Swiss archaeologist Charles Bonnet, 83, who is considered one of the world’s top experts on Sudan’s archaeological heritage, says the three temples are ‘unlike anything discovered’ before.


The structures are believed to date back to 1,500 to 2,000 BC. They were found towards the end of 2016, close to the famed archaeological site of Kerma in northern Sudan.

“This architecture is unknown ... there is no example in central Africa or in the Nile Valley of this architecture,” Bonnet told AFP news agency.

The temples – which are round and oval in shape – were discovered only a few hundred meters from the Kerma site, where Bonnet and his team have been digging for many years.

He noted the difference in the shape of the latest find – the previous had all ben square or rectangular.

“Nobody knows this architecture... It’s completely new,” he said.
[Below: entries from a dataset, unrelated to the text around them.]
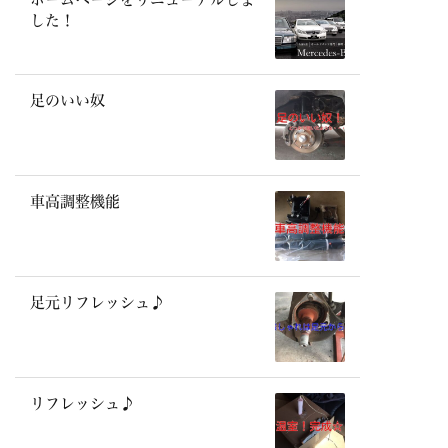
した！
足のいい奴
車高調整機能
足元リフレッシュ♪
リフレッシュ♪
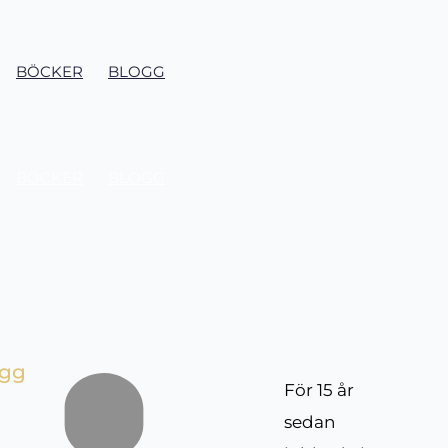
BÖCKER
BLOGG
BÖCKER
BLOGG
ägg
För 15 år
sedan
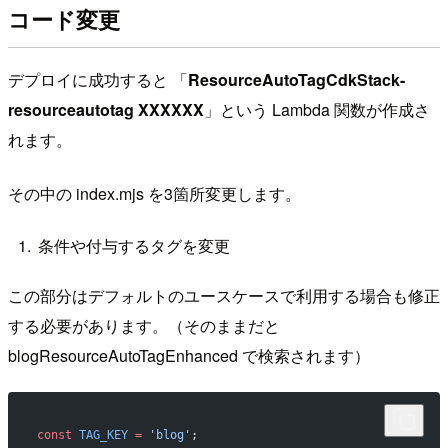
コード変更
デプロイに成功すると 「
ResourceAutoTagCdkStack-
resourceautotag XXXXXX
」という Lambda 関数が作成さ
れます。
その中の index.mjs を3箇所変更します。
条件や付与するタグを変更
この部分はデフォルトのユースケースで利用する場合も修正
する必要があります。（そのままだと
blogResourceAutoTagEnhanced で検索されます）
const
 TAG_KEY
 =
 'blog'
;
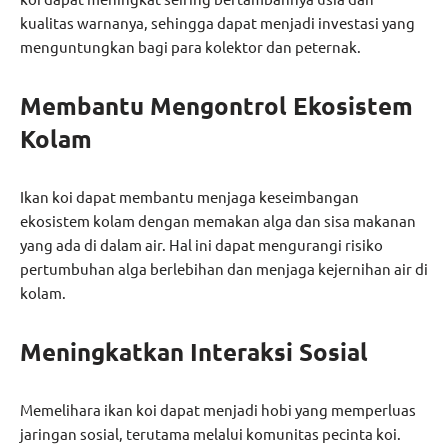
kualitas warnanya, sehingga dapat menjadi investasi yang
menguntungkan bagi para kolektor dan peternak.
Membantu Mengontrol Ekosistem
Kolam
Ikan koi dapat membantu menjaga keseimbangan
ekosistem kolam dengan memakan alga dan sisa makanan
yang ada di dalam air. Hal ini dapat mengurangi risiko
pertumbuhan alga berlebihan dan menjaga kejernihan air di
kolam.
Meningkatkan Interaksi Sosial
Memelihara ikan koi dapat menjadi hobi yang memperluas
jaringan sosial, terutama melalui komunitas pecinta koi.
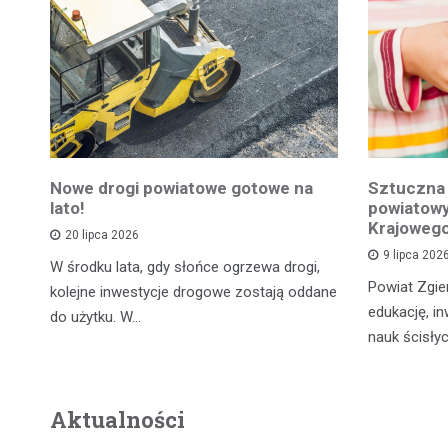
Nowe drogi powiatowe gotowe na
Sztuczna 
lato!
powiatowy
Krajoweg
20 lipca 2026
9 lipca 202
W środku lata, gdy słońce ogrzewa drogi,
Powiat Zgie
kolejne inwestycje drogowe zostają oddane
edukację, in
do użytku. W…
nauk ścisły
Aktualności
And he added that there was nothing that resembled the latest find among Egyptian or Nubian architecture.

The veteran archaeologist previously discovered the seven ‘black pharaohs’ granite statues of Sudan’s Nubian rulers near the banks of the Nile.

These finds helped to prove that Sudan was more than just a satellite of neighboring Egypt.

They also discovered what Bonnet described as “enormous fortifications”at Dogi Gel, during the most recent dig.

“That means this part of the world was defended by a coalition, probably of the king of Kerma with people coming from Darfur and from central Sudan” against ancient Egyptians, who were interested in controlling trade and commerce in central Africa, he explained.

But Bonnet believes the latest discovery is just the start of further artifacts and he predicted that many more are simply waiting to be found.